Resistance does most of the heavy lifting here. It's like Protection from Energy, but it also comes with the optional frighten. Having a way to pick a damage type and provide you and all allies within 10 feet of you with resistance to that damage type can have a massive impact on a variety of fights. If any fight leans heavily on acid, cold, fire, lightning, or poison (such as a dragon fight), you can cheaply provide the entire team a defensive boon against it.
Older options would have given you one of these features, and I'd be lukewarm on it. Together, they're stellar. All encounters can get something out of Frightful Presence, but it's usually not the splashiest or most critical effect happening. Resistance can be a pivotal tool that massively turns a fight in your side's favor but isn't usable in every single environment. Together, then, you're left with a feature that always does something and sometimes does a TON.
17th Level: Ascendant Aspect
Closing out the monastic tradition is Ascendant Aspect, which is comprised of Augment Breath, Blindsight, and Explosive Fury. Another three-for-one bundle!
Augment Breath empowers your breath weapon further at the cost of just 1 ki point to double its damage and over double its area. With six free uses per long rest, you have an easy place to put ki to help push out a ton of damage against creatures in huge areas. If you want to be a character that blasts breath weapon after breath weapon, you absolutely can do it here.
Passive Blindsight at this stage isn't anything revolutionary but does have some niche upsides when fighting in heavily obscured areas or against invisible stuff. It's more of a ribbon at this point, but a meaningful ribbon.
Explosive Fury levels up Aspect of the Wyrm to not only frighten something, not only provide an area of damage resistance but deal 3d10 elemental damage as well!

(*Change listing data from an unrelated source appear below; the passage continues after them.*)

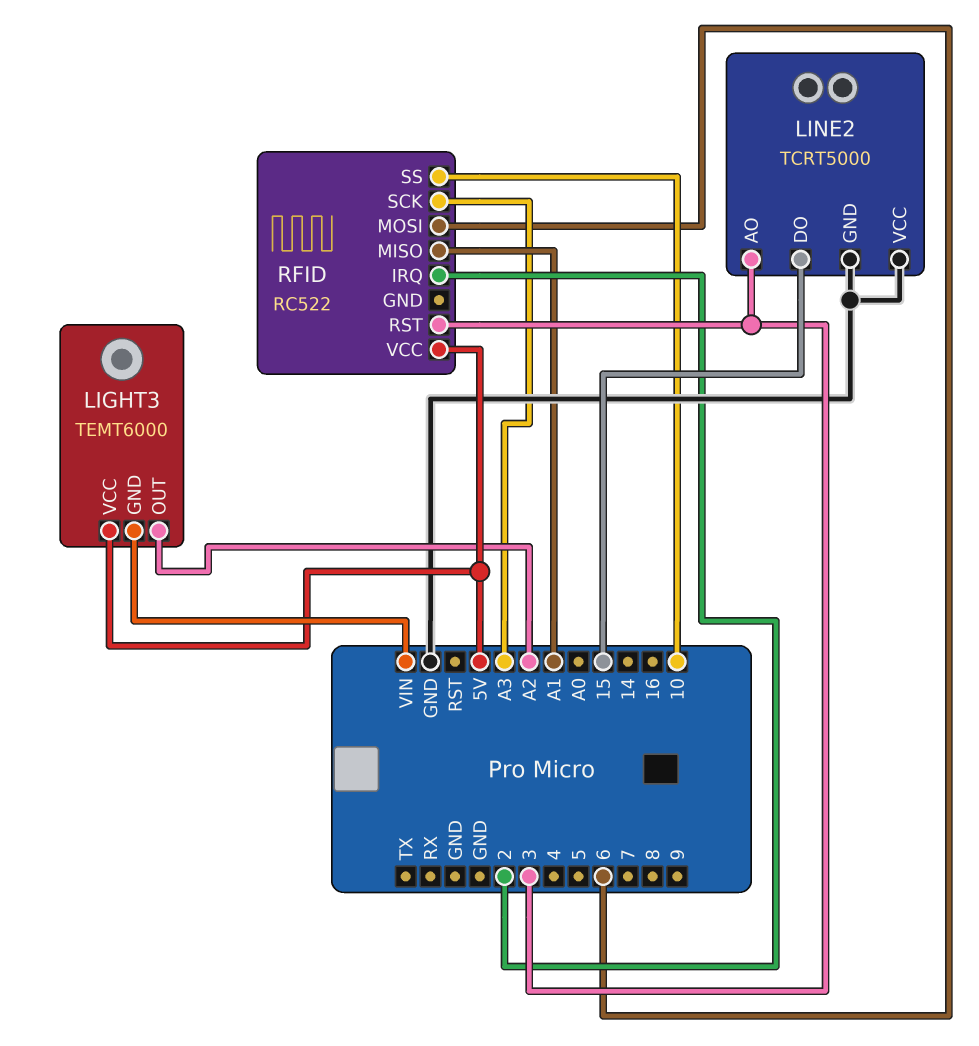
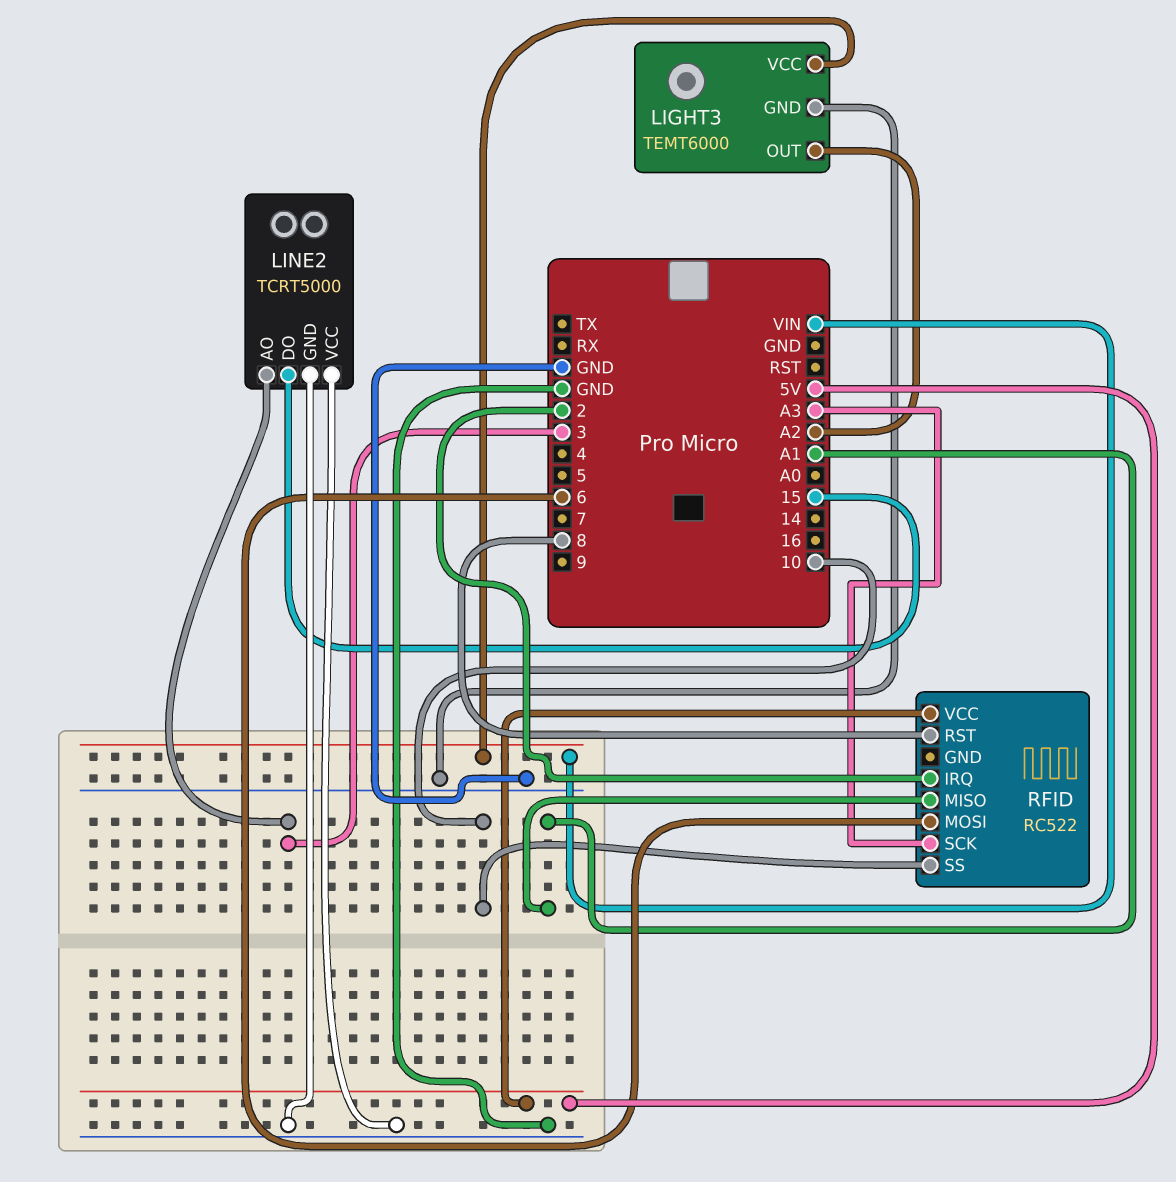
LIGHT3 pin GND: VIN -> GND
LIGHT3 pin VCC: 5V -> VIN
RFID pin RST: 3 -> 8

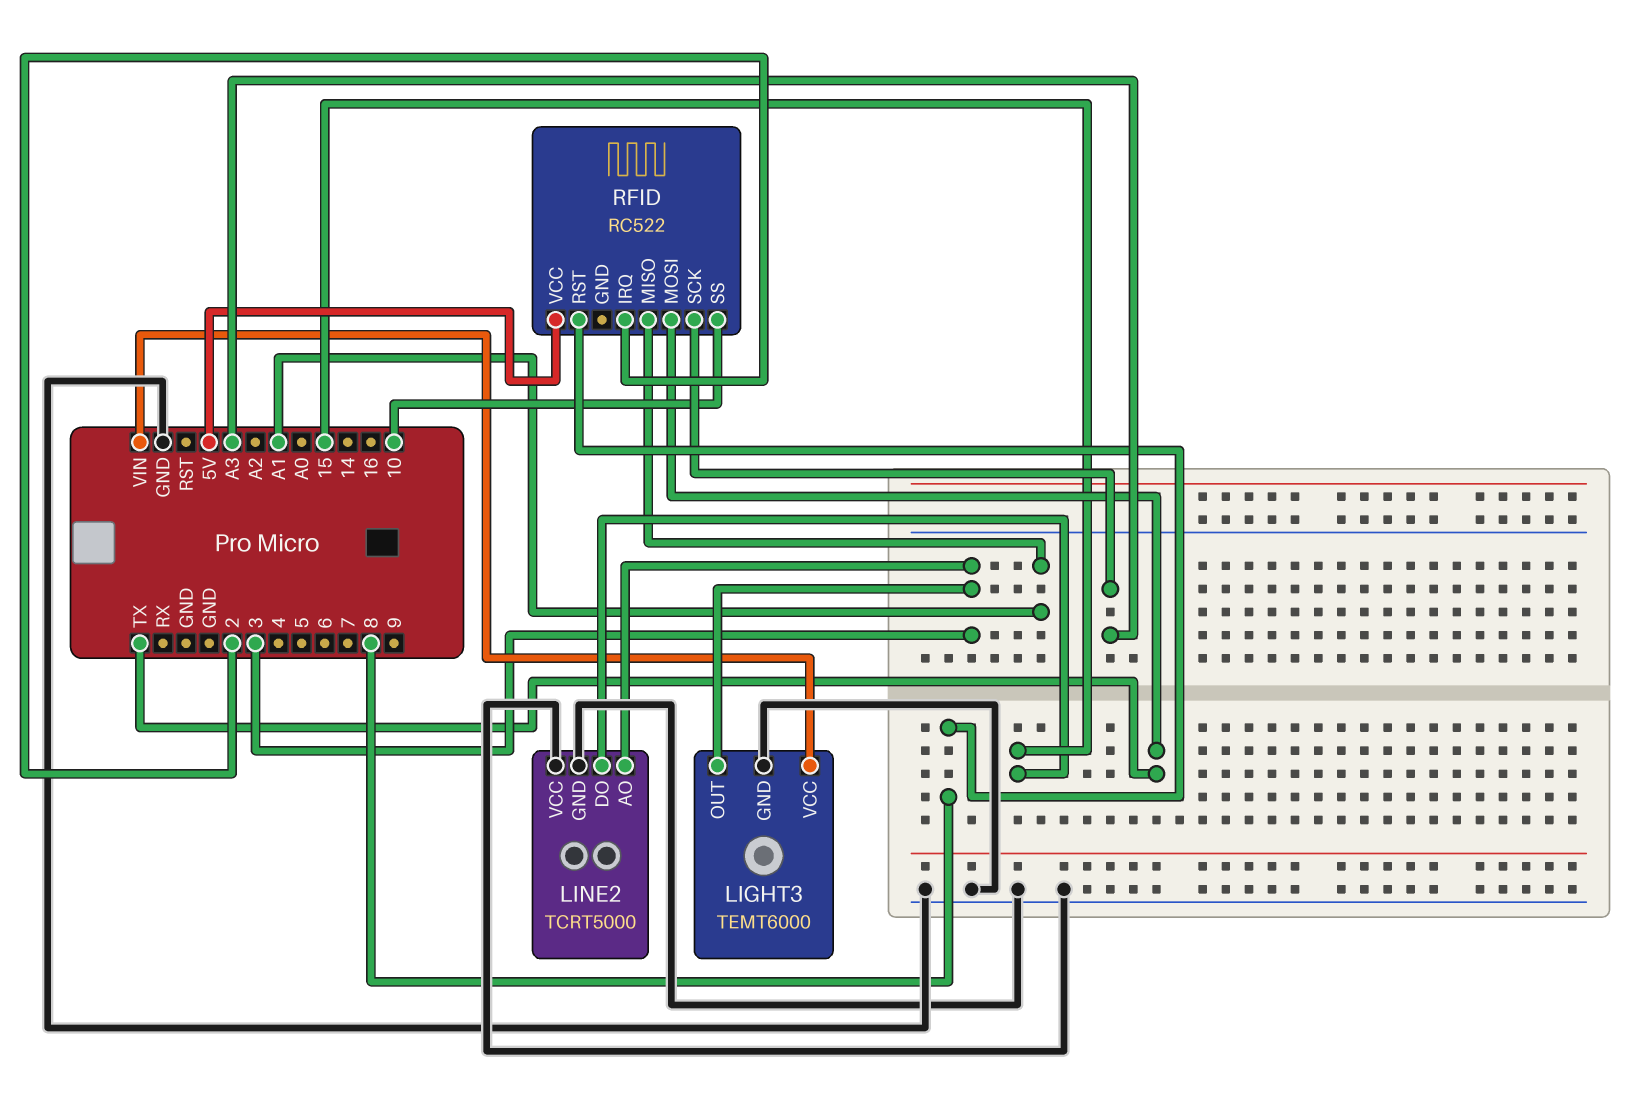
LIGHT3 pin OUT: A2 -> 3
RFID pin MOSI: 6 -> TX

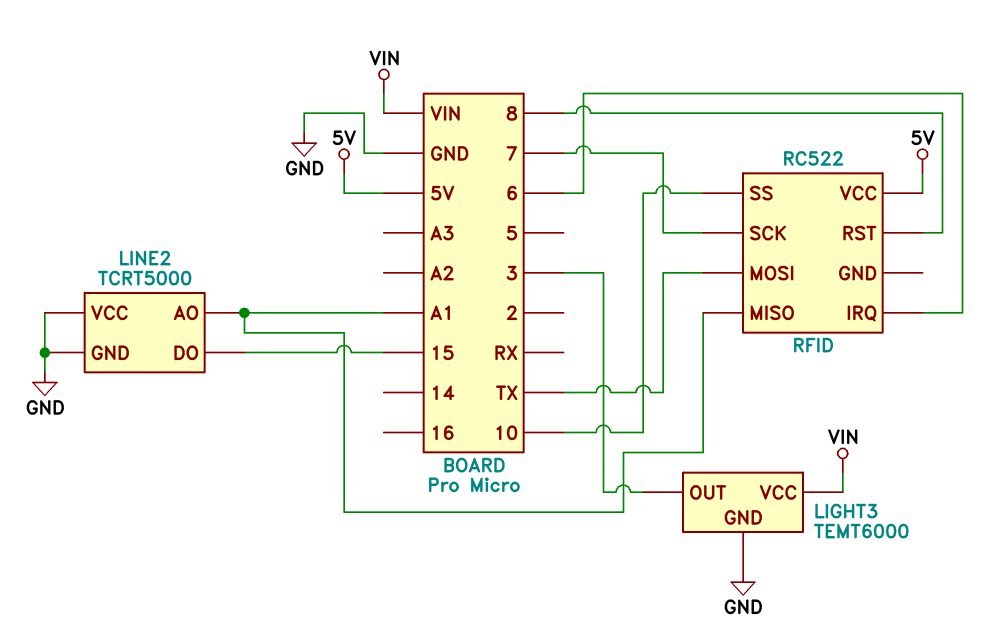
LINE2 pin AO: 3 -> A1
RFID pin IRQ: 2 -> 6
RFID pin SCK: A3 -> 7

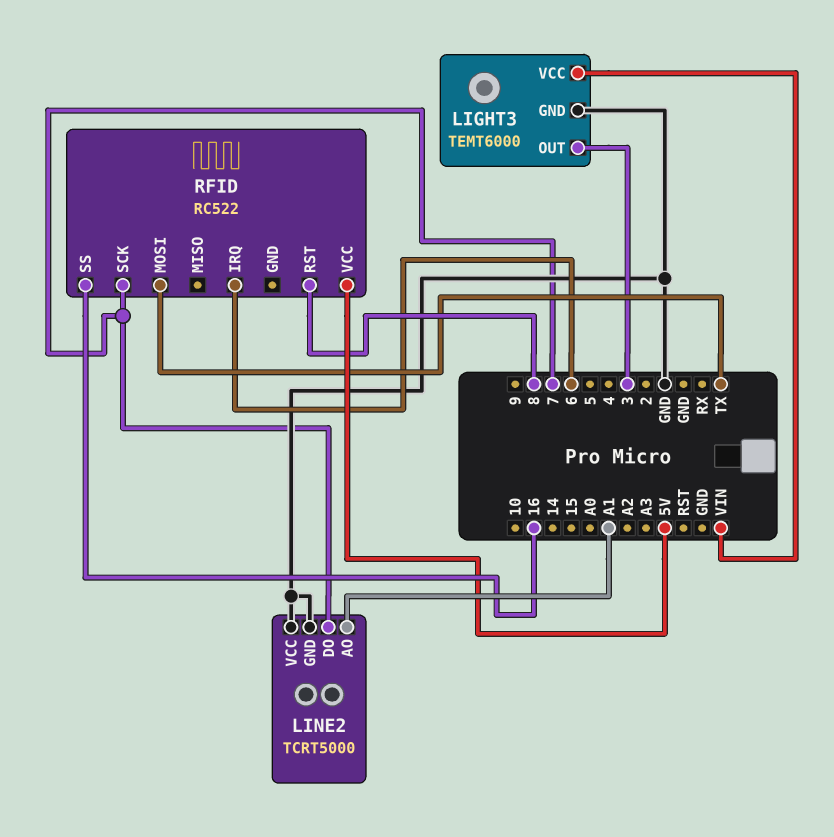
LINE2 pin DO: 15 -> 7
RFID pin MISO: A1 -> none
RFID pin SS: 10 -> 16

All in all these three are going to feel more like passive buffs to the features, and I honestly wish they were considered that. I'd have loved to see a completely new draconic feature here while the other features scaled up, but all three of these together do add a good bit of power to your build. Is it worth the six extra levels in Monk? Probably not, but if you're having a great time already and don't want to dip into other classes, this is a great feature to look forward to.
All Together
I think it took them up until Fizban's Treasury of Dragons to finally get what monks need to function. New ways to spend their limited ki just aren't good enough for most tables who run few short rests. Way of the Ascendant Dragon provides a great mechanical baseline, plenty of new toys to play with, empowerment for base monk features, and additional resources to spend on these new features, leaving room to do the other stuff monks are known for.
I would recommend this option to anyone who just wants more to do on their monk, agnostic of fantasy. It can easily match an elementalist character’s fantasy, making it a great option to consider for satisfying your Four Elements element bender needs. If you love the archetype of the draconic disciple, this tradition is close to perfect.